● To-do item
Would you print the records below from the first line through the line containing "１１月２１日（金）明日から４連休", skipping the pictures?

(Extracted page text data)
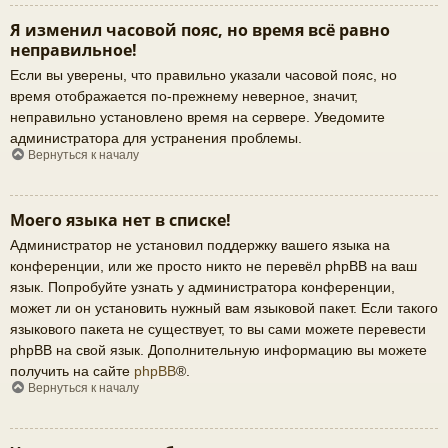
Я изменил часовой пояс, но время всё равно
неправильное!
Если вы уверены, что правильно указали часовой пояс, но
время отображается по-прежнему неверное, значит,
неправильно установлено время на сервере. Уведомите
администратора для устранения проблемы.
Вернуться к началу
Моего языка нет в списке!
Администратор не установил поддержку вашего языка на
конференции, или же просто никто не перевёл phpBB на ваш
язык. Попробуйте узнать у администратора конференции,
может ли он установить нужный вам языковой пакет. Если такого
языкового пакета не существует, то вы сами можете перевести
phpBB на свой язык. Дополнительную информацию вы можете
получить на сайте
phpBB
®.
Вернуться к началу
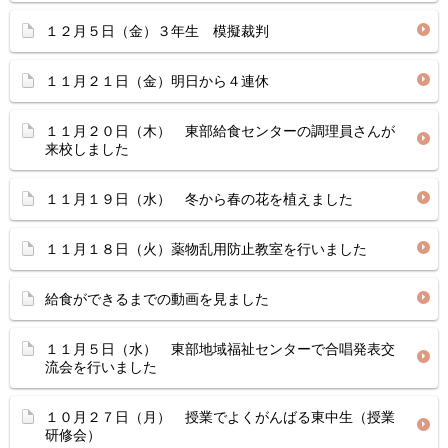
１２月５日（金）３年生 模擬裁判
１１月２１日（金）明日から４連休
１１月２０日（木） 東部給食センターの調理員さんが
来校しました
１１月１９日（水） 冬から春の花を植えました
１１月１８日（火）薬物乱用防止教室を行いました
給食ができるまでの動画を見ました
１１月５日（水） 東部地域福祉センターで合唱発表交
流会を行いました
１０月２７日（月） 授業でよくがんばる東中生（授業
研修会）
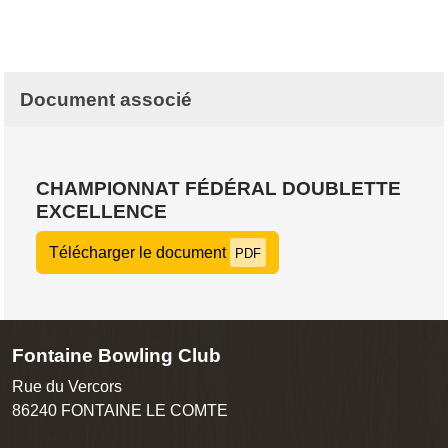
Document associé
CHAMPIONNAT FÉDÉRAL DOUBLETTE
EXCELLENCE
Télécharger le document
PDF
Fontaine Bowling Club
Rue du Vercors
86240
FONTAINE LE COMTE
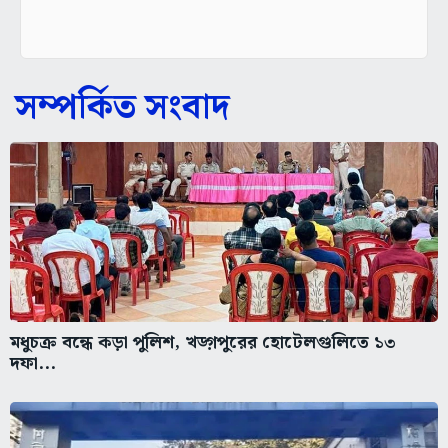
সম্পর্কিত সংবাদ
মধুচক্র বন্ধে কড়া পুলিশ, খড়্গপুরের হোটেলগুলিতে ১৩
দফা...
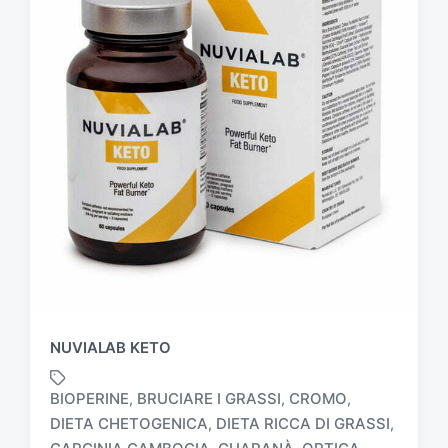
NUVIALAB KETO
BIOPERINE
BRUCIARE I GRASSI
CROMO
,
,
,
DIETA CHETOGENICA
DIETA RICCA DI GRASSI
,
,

● Answer for the task
Я изменил часовой пояс, но время всё равно
неправильное!
Если вы уверены, что правильно указали часовой пояс, но
время отображается по-прежнему неверное, значит,
неправильно установлено время на сервере. Уведомите
администратора для устранения проблемы.
Вернуться к началу
Моего языка нет в списке!
Администратор не установил поддержку вашего языка на
конференции, или же просто никто не перевёл phpBB на ваш
язык. Попробуйте узнать у администратора конференции,
может ли он установить нужный вам языковой пакет. Если такого
языкового пакета не существует, то вы сами можете перевести
phpBB на свой язык. Дополнительную информацию вы можете
получить на сайте
phpBB
®.
Вернуться к началу
１２月５日（金）３年生 模擬裁判
１１月２１日（金）明日から４連休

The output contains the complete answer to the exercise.